При воспоминании о своем недавнем легкомыслии и более не сомневаясь (хотя мне так не хотелось этого допустить) в его правоте, я ощутил, как у меня буквально упало сердце. Если бы брат мой не сказал мне эти слова, остолбенение, в которое меня вводили его пустые глаза, могло бы продолжаться. И я оставался бы в той прострации, что последовала за ощущением потусторонности, охватившим меня на хорах. Но он говорил со мной не видя меня, словно хотел уйти от меня как можно дальше, — и тогда мне самому захотелось убежать, не видеть больше этого далекого лица, которое пряталось даже от моих слез, — которое скрывалось, как единственная истина, которую я искал и которую я так и не узнал по глупости своей. У меня было непреодолимое желание бежать, бежать от него, и я понимал, что в конечном счете я бегу от самого себя.

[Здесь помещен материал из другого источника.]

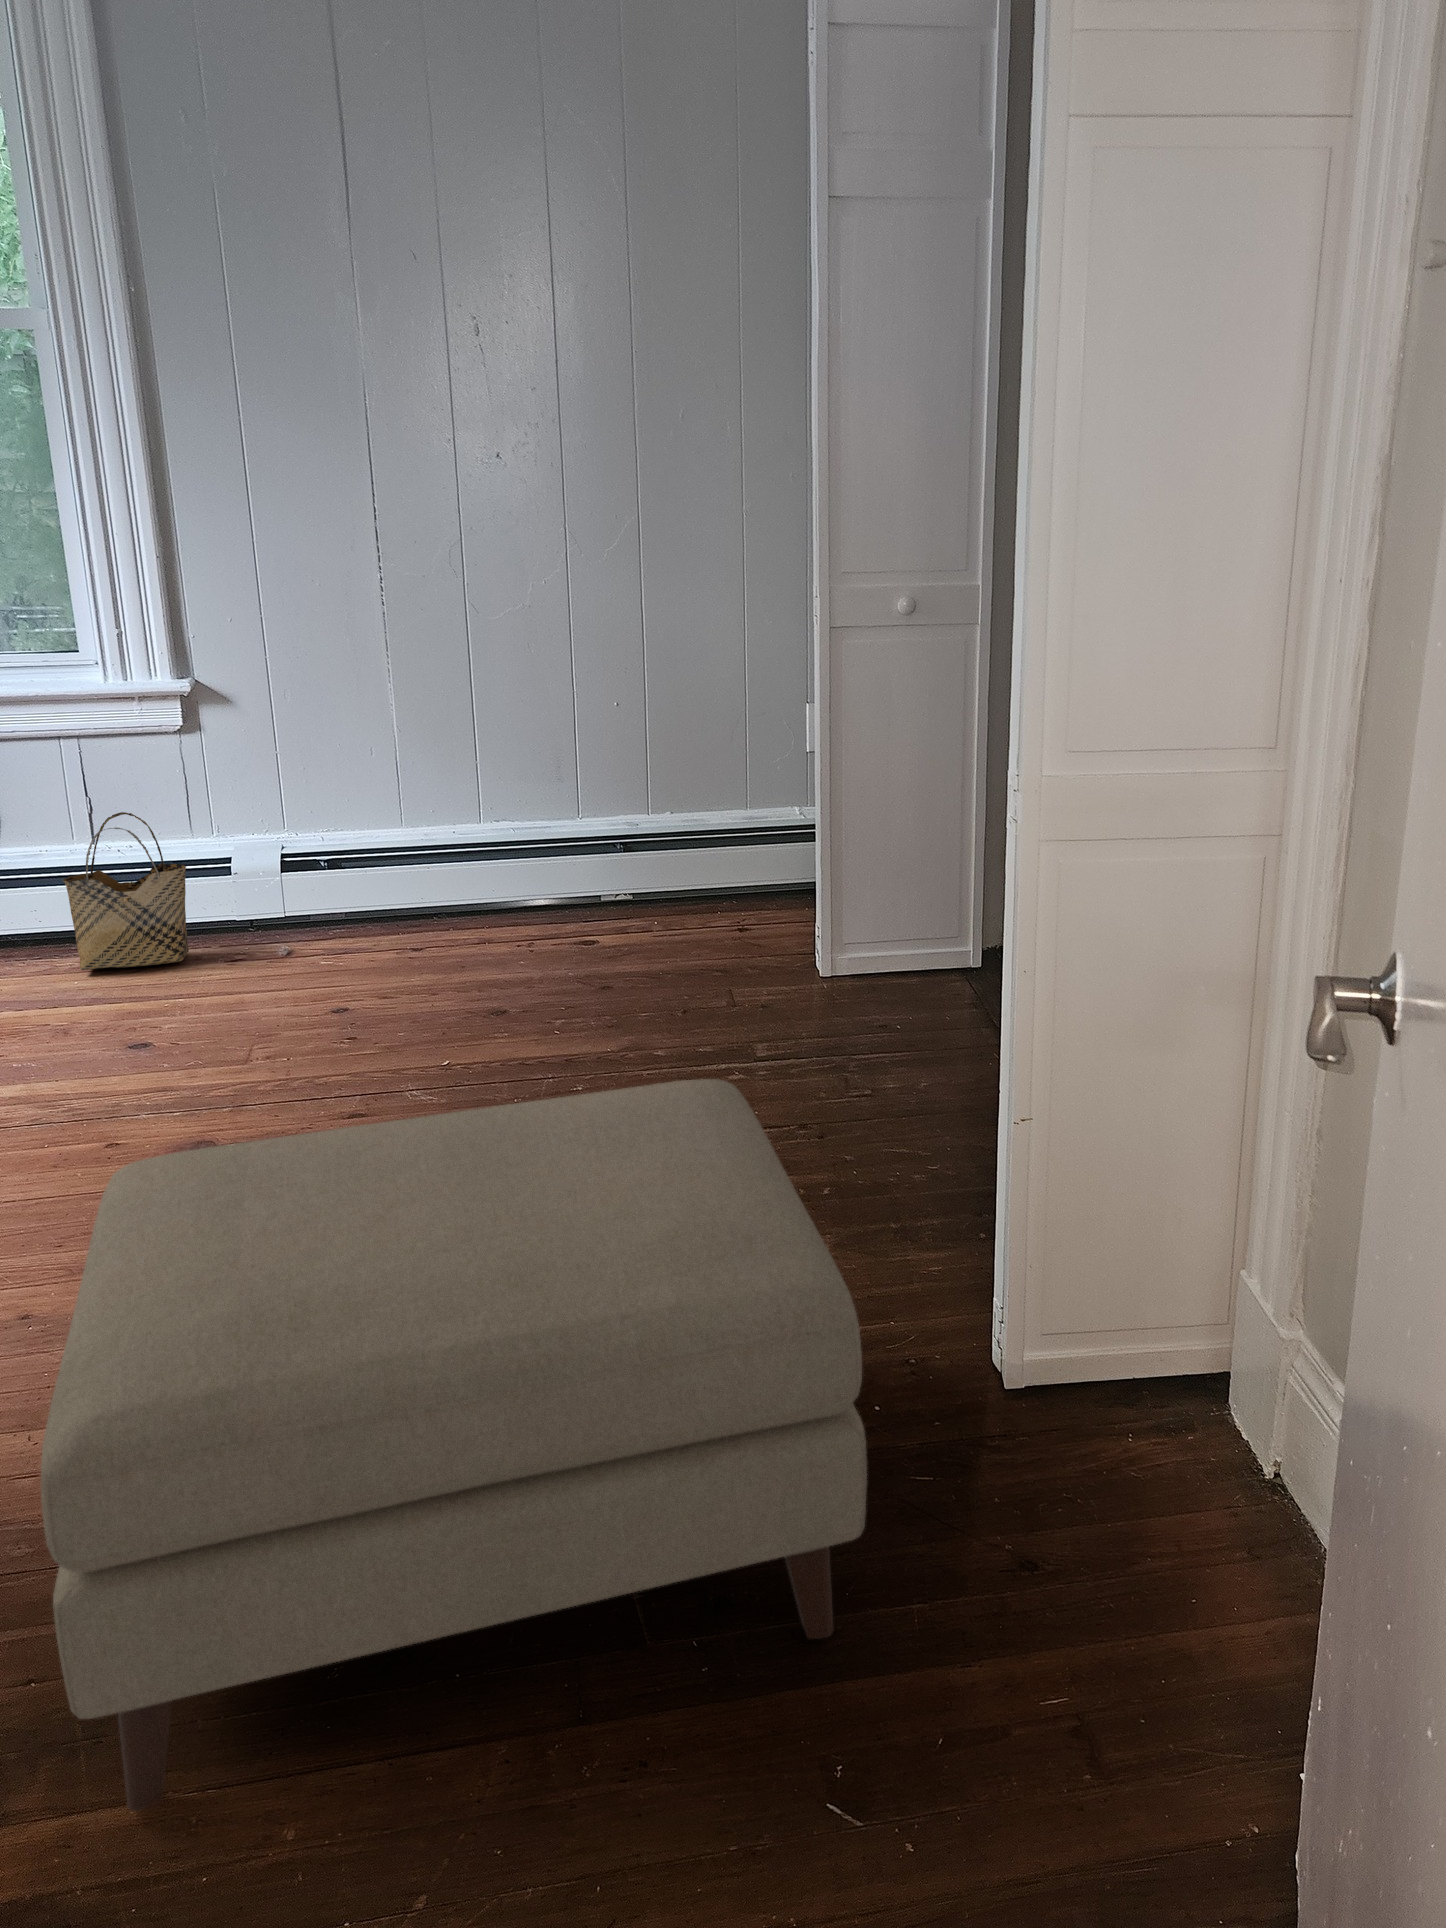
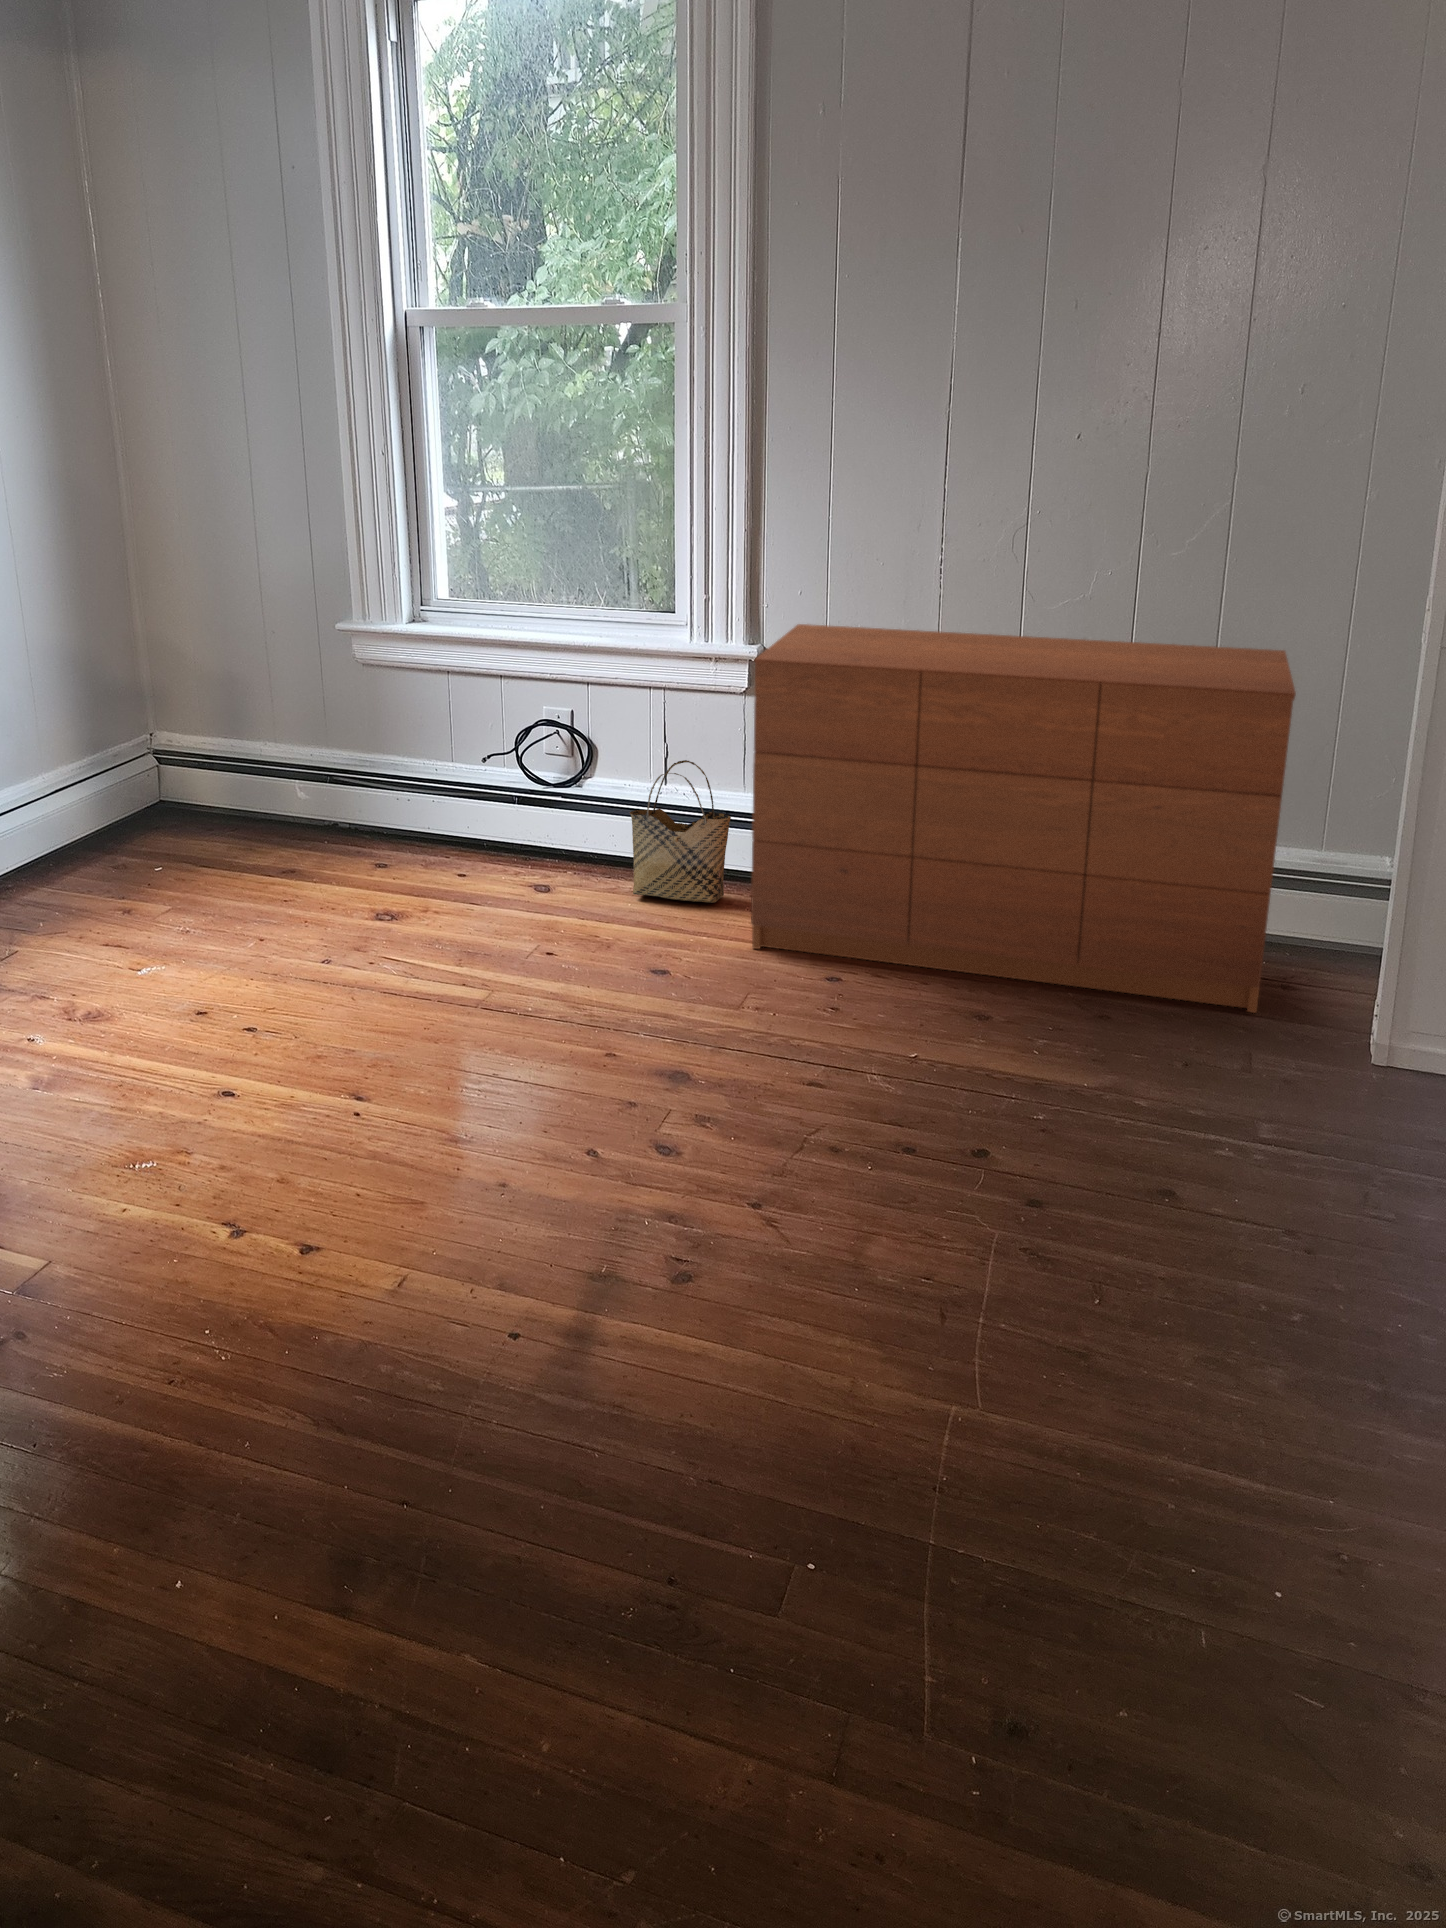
dresser: none [202,631,735,1000] -> present [751,624,1296,1013]
ottoman: present [41,1079,867,1811] -> none [386,1081,1205,1814]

Я знал заранее: то, что мне дано познать, я познавал только для того, чтобы ощутить, как оно окончательно ускользает от меня.

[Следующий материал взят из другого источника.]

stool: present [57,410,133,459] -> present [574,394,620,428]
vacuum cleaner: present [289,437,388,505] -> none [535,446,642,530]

Это возбуждение было бессильно, как вспышка гнева, но оно не прекращало разрушать меня, отдавать меня во власть угрызений совести и беспокойства. Был ли у больного Робера хоть малейший шанс выжить при тех обстоятельствах? И более того, может быть, он уже заранее уступил смерти? Я чувствовал, что он уже поддается трупному разложению, что он существует, пристрастившись к тяжелому молчанию, которое скоро станет его окончательным отсутствием! Я отказывался думать об этом, но мое подспудное соучастие не вызывало никакого сомнения. Я не мог думать без страха о пустоте, в которой голос мой тщетно взывал бы к нему. Я уже тайно наслаждался запахом шелка и влажных листьев, от которого я бледнел, как вдруг, спускаясь по лестнице, я зарыдал. Покинув его, я уже не сомневался в значении завораживающих слов: «Больше никогда!» Эти леденящие душу слова возбуждали мои нервы, словно разврат; но стужа проникала в меня самого, в Робера, и охвативший меня страх вызывал у меня ощущение подлости. Словно неминуемая смерть брата была удвоением — и эмфазой — моей собственной смерти! Мне тоже не терпелось остаться одному, пропасть в пресном одиночестве, натянуть на голову простыни и заснуть, утонув в собственном стыде.
XIII. Анисовка
В прихожей меня ожидала настоятельница. Я тут же передал ей желание Робера, которому стало заметно лучше, вернуться в дом священника. Она зашла лишь для того, чтобы осведомиться о его здоровье, но она охотно проводит аббата. Я заказал по телефону машину. Робер оделся самостоятельно и отказался от моей помощи на лестнице. В своем черном платье, нечесаный, скрытный, погруженный в себя, сидя в окружении монахини, шофера и меня, он выглядел как приговоренный. Он не разжимал зубов, настолько поглощенный своим моральным крушением, что от одного его вида я испытывал физическое головокружение.